Meskipun ini adalah waktu teraman, bukan tanpa risiko (4,5% -5,5% risiko persalinan
prematur).

Menyusui

MMI dan PTU keduanya muncul dalam ASI dalam konsentrasi kecil. Namun, karena
berpotensi berkembang menjadi nekrosis hati pada ibu atau anak dari penggunaan PTU ibu,
MMI adalah ATD yang lebih disukai pada ibu menyusui.

Konseling pasien

Pasien yang memakai methimazole yang memutuskan untuk hamil harus mendapatkan tes
kehamilan pada awal kehamilan dan beralih ke propylthiouracil sesegera mungkin pada
trimester pertama dan diubah kembali menjadi methimazole pada awal trimester kedua.
Demikian pula, kami menyarankan agar pasien memulai propylthiouracil selama trimester
pertama beralih ke methimazole pada awal trimester kedua.

Konseling persiapan kehamilan untuk semua pasien hipertiroid atau riwayat hipertiroid
sangat penting.

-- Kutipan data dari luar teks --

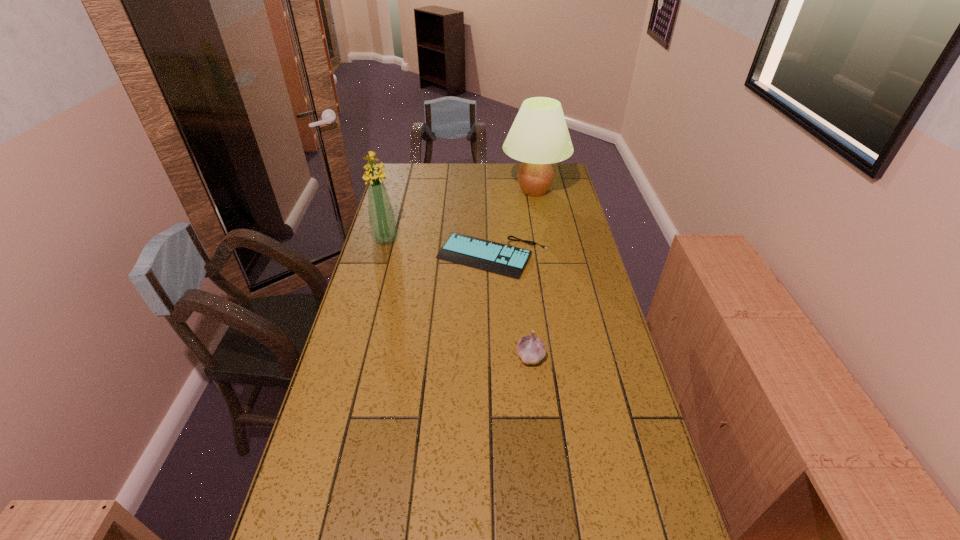
Locate an element on the screen. This screenshot has width=960, height=540. blank area located on the left of the shortest object is located at coordinates (404, 256).

The width and height of the screenshot is (960, 540). I want to click on object that is at the far edge, so click(539, 136).

Identify the location of object that is positioned at the left edge. The image size is (960, 540). (382, 223).

At what (x,y) coordinates should I click in order to perform the action: click on lampshade positioned at the right edge. Please return your answer as a coordinate pair (x, y). This screenshot has width=960, height=540. Looking at the image, I should click on (539, 136).

Where is `computer keyboard present at the right edge`? computer keyboard present at the right edge is located at coordinates (498, 258).

This screenshot has height=540, width=960. Find the location of `object that is at the far right corner`. object that is at the far right corner is located at coordinates (539, 136).

Locate an element on the screen. This screenshot has height=540, width=960. free space at the far edge of the desktop is located at coordinates (486, 187).

The height and width of the screenshot is (540, 960). I want to click on vacant space at the left edge, so click(291, 514).

What are the coordinates of `vacant space at the right edge of the desktop` in the screenshot? It's located at (618, 437).

Image resolution: width=960 pixels, height=540 pixels. I want to click on vacant area between the lampshade and the bouquet, so (460, 215).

Sebelum pembuahan, pasien hipertiroid dapat diberikan ablatif dengan iodine
131 (131I) atau operasi atau perawatan definitif atau terapi medis.

Risiko yang terkait dengan kedua PTU dan methimazole harus diinformasikan kepada pasien.
Pemantauan dan tindak lanjut yang ketat selama kehamilan dengan tes darah dan penyesuaian
ATD yang sering diperlukan karena pengurangan dosis obat biasanya diperlukan.
Penulis Pengungkapan

Kajian ini ditulis secara independen; tidak ada perusahaan atau institusi yang mendukungnya
secara finansial. Penulis menyatakan tidak ada konflik kepentingan yang melekat.